Stored data:
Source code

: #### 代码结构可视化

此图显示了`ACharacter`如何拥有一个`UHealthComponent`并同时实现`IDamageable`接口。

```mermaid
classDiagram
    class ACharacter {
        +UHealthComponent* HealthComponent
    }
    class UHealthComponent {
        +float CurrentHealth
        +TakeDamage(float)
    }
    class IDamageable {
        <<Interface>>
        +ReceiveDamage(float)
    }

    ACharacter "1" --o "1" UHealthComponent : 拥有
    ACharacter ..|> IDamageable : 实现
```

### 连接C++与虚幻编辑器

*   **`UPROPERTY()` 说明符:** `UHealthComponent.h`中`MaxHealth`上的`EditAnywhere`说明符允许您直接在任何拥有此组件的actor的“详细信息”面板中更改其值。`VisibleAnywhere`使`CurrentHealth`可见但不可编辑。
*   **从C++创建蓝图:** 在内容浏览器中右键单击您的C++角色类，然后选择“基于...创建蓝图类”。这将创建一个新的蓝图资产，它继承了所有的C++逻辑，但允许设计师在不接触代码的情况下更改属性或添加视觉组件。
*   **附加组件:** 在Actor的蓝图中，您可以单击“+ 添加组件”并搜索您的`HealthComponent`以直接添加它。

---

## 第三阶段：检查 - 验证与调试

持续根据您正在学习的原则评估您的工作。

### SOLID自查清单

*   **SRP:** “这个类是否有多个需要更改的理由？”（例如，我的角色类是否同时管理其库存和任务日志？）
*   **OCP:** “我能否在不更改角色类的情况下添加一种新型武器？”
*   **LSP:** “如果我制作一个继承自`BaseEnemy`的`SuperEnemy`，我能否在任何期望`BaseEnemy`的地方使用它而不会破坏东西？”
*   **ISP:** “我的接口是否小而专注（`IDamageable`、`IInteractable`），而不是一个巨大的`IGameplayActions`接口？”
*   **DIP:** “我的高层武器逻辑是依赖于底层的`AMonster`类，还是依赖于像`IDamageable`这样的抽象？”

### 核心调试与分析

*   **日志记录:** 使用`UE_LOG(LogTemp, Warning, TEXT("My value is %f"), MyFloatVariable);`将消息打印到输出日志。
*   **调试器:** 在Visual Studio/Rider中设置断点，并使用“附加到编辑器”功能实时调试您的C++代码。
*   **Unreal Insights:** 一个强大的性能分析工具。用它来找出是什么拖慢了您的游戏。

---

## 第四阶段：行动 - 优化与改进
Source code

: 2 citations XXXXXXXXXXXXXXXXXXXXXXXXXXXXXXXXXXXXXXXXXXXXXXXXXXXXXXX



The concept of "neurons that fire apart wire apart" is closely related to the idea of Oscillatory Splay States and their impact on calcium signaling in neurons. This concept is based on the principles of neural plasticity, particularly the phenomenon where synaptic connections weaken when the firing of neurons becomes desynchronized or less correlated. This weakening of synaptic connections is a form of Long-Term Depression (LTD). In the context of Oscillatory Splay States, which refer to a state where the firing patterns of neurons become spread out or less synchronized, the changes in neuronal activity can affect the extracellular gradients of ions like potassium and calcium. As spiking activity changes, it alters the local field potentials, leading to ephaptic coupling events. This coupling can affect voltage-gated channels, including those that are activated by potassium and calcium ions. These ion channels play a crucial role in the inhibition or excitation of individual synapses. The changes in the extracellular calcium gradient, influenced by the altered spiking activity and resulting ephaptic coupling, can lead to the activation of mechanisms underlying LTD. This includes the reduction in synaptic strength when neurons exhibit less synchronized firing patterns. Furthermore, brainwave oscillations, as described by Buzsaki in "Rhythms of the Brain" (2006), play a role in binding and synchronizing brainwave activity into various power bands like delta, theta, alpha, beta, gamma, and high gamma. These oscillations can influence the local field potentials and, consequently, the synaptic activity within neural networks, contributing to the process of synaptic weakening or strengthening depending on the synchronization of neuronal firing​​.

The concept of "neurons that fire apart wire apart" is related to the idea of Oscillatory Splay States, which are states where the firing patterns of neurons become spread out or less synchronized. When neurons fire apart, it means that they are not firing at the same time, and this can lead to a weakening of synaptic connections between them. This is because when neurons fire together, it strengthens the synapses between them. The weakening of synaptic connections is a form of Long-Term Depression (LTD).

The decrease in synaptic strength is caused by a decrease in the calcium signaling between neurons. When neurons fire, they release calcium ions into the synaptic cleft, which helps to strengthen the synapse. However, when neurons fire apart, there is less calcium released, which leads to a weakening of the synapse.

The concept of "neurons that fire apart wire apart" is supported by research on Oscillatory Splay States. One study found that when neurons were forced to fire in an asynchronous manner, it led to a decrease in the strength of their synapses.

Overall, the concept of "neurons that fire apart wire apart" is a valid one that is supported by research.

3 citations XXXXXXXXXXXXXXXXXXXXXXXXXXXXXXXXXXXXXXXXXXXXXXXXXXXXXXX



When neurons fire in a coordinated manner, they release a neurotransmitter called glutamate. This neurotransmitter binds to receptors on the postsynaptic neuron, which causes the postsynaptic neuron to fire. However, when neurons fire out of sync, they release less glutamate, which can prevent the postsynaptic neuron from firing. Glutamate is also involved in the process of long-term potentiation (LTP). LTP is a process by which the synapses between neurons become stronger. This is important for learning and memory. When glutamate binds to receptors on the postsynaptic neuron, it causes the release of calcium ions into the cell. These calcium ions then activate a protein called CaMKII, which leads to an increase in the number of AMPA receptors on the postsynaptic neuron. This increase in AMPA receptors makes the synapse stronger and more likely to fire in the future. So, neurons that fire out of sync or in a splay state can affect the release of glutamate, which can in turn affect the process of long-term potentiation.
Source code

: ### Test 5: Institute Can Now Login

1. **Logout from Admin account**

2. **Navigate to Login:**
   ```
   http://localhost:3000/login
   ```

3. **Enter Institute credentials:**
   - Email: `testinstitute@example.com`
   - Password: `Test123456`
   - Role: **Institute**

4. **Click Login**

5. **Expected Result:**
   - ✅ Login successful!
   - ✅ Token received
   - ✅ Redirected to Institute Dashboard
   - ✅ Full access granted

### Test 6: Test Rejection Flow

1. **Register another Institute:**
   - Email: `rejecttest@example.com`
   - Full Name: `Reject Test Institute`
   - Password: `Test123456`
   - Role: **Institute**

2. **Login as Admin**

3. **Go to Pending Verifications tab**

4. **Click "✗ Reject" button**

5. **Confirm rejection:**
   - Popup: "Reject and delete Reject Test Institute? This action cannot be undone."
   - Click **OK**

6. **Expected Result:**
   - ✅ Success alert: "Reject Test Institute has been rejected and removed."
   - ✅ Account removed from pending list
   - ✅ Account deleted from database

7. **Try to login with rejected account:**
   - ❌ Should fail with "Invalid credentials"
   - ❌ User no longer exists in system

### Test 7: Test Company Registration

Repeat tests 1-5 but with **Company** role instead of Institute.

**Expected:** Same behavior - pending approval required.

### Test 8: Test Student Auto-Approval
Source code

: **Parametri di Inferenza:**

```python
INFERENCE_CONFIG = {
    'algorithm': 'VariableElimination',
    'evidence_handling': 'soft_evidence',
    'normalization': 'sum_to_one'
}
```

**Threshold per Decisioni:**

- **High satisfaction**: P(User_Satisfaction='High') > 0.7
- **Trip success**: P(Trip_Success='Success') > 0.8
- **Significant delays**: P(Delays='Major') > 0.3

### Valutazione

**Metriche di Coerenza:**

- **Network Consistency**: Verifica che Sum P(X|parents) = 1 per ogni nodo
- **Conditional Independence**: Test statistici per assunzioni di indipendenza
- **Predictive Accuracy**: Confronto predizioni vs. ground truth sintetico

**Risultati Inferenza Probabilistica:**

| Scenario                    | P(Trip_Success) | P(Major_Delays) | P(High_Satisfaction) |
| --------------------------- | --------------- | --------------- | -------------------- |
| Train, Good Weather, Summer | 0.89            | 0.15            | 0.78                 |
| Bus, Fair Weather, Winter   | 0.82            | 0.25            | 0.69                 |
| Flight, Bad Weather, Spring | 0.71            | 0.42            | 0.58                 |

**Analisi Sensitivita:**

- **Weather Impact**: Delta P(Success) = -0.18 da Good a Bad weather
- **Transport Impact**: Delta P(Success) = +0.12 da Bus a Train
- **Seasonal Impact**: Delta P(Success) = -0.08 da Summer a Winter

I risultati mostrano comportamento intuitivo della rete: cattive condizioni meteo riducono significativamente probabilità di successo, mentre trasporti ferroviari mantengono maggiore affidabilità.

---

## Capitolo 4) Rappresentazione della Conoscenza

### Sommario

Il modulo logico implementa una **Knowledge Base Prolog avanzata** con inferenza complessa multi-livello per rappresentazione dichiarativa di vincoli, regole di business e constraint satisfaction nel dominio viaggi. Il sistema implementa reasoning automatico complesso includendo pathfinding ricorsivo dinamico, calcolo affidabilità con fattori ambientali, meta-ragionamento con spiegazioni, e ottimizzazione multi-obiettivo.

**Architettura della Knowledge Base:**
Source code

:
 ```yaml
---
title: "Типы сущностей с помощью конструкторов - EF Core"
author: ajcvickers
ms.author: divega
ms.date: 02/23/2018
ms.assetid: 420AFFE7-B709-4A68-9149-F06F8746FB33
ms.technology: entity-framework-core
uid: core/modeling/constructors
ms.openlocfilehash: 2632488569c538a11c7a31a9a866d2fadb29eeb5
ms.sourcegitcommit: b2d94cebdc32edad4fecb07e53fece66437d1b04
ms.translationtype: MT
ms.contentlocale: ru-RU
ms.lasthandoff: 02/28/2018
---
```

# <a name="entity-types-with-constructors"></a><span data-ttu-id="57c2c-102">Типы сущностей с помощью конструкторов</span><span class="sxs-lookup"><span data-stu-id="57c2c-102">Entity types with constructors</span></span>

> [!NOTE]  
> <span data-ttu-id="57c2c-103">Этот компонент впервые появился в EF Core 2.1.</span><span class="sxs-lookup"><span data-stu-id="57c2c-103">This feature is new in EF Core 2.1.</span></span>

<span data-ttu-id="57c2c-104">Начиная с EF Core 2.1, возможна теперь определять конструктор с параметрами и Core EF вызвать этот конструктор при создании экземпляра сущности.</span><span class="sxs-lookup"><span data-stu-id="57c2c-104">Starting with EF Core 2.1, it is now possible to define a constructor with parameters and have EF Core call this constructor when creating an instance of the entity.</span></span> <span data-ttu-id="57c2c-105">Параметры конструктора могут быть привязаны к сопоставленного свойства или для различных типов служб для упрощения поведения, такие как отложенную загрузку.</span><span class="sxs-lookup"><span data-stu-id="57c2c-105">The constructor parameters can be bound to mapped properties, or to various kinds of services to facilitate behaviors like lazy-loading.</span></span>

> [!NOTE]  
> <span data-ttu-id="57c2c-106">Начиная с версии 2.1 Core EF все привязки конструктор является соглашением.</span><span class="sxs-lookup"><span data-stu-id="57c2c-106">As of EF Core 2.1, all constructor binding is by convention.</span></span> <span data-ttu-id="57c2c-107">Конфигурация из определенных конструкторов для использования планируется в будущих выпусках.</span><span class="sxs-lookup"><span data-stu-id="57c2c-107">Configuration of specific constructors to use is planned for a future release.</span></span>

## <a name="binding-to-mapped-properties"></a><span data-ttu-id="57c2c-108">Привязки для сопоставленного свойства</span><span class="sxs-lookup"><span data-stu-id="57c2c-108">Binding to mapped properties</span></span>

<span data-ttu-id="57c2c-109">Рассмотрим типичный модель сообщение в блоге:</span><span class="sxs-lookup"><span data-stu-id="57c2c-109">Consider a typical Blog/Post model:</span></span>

> [Assigned task] In the data above, copy every line where the string "they" appears.

> [Output below]
The concept of "neurons that fire apart wire apart" is related to the idea of Oscillatory Splay States, which are states where the firing patterns of neurons become spread out or less synchronized. When neurons fire apart, it means that they are not firing at the same time, and this can lead to a weakening of synaptic connections between them. This is because when neurons fire together, it strengthens the synapses between them. The weakening of synaptic connections is a form of Long-Term Depression (LTD).
The decrease in synaptic strength is caused by a decrease in the calcium signaling between neurons. When neurons fire, they release calcium ions into the synaptic cleft, which helps to strengthen the synapse. However, when neurons fire apart, there is less calcium released, which leads to a weakening of the synapse.
When neurons fire in a coordinated manner, they release a neurotransmitter called glutamate. This neurotransmitter binds to receptors on the postsynaptic neuron, which causes the postsynaptic neuron to fire. However, when neurons fire out of sync, they release less glutamate, which can prevent the postsynaptic neuron from firing. Glutamate is also involved in the process of long-term potentiation (LTP). LTP is a process by which the synapses between neurons become stronger. This is important for learning and memory. When glutamate binds to receptors on the postsynaptic neuron, it causes the release of calcium ions into the cell. These calcium ions then activate a protein called CaMKII, which leads to an increase in the number of AMPA receptors on the postsynaptic neuron. This increase in AMPA receptors makes the synapse stronger and more likely to fire in the future. So, neurons that fire out of sync or in a splay state can affect the release of glutamate, which can in turn affect the process of long-term potentiation.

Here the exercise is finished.